When he responds yes, Moritaka adds by asking his father if he ever heard Ryoma Sakamoto’s famous quote, “If you are a man, even should you die in a ditch during battle, you will die falling forward.”
This somehow strikes a chord within Moritaka’s father, who then correctly guesses his son was a fan of Ashita no Joe, a manga that readers can say was fueled on the same sentiment as Sakamoto’s quote. Moritaka is pleased with the answer and ends the call; now that he’s seen that a love of manga has always been with the men in his family, Moritaka decides to step onto the mangaka’s path wholeheartedly not only for his sake, but for the sake of manga itself, and for Miho.

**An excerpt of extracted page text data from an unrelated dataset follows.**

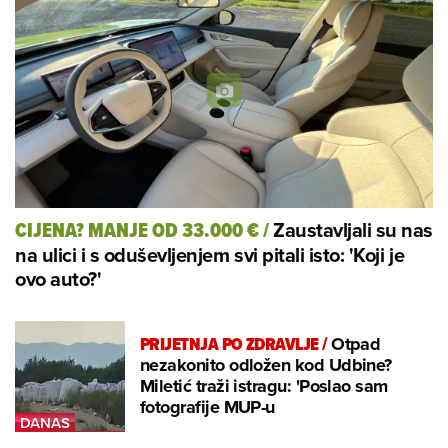
Zaustavljali su nas
CIJENA? MANJE OD 33.000 €
/
na ulici i s oduševljenjem svi pitali isto: 'Koji je
ovo auto?'
PRIJETNJA PO ZDRAVLJE
/
Otpad
nezakonito odložen kod Udbine?
Miletić traži istragu: 'Poslao sam
fotografije MUP-u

This was probably the most informative chapter of Bakuman thus far as it gave insight into what it’s like trying to get an editor to notice your work. The term “name” was introduced in last week’s chapter when Moritaka demanded one of Akito and this week showed the readers why it was so important. Now that we know Akito has to do at least some light drawing it’ll be pretty interesting to see how good/bad of an artist he is. Haha, it’ll be fun to see down the road how Akito’s name compares to Moritaka’s final manuscript. Anyway, other than that we were also given a couple of more tidbits into how Nobuhiro operated as a mangaka. Instead of being the sloppy otaku I had him pegged as being in his debut back in the series premiere, he was actually a pretty well organized professional that truly did work himself to death in the end. I was secretly hoping there’d be a little more to that mystery later on, and perhaps there will be (nothing too dramatic I guess, since this looks to be more of a comedy than a full-on drama), but for now Nobuhiro’s secrets are on pace to be revealed all in due time. Heck, maybe Moritaka and Akito’ll eventually find that long-lost project Nobuhiro worked on in his last days or they’ll meet with the girl that he admired from afar. Ugh, so many hypotheticals! Lastly, it was good to see Moritaka opening up a bit to his dad. It was the least he could do since his dad was the one who ultimately responsible for our two heroes even getting into Nobuhiro’s studio.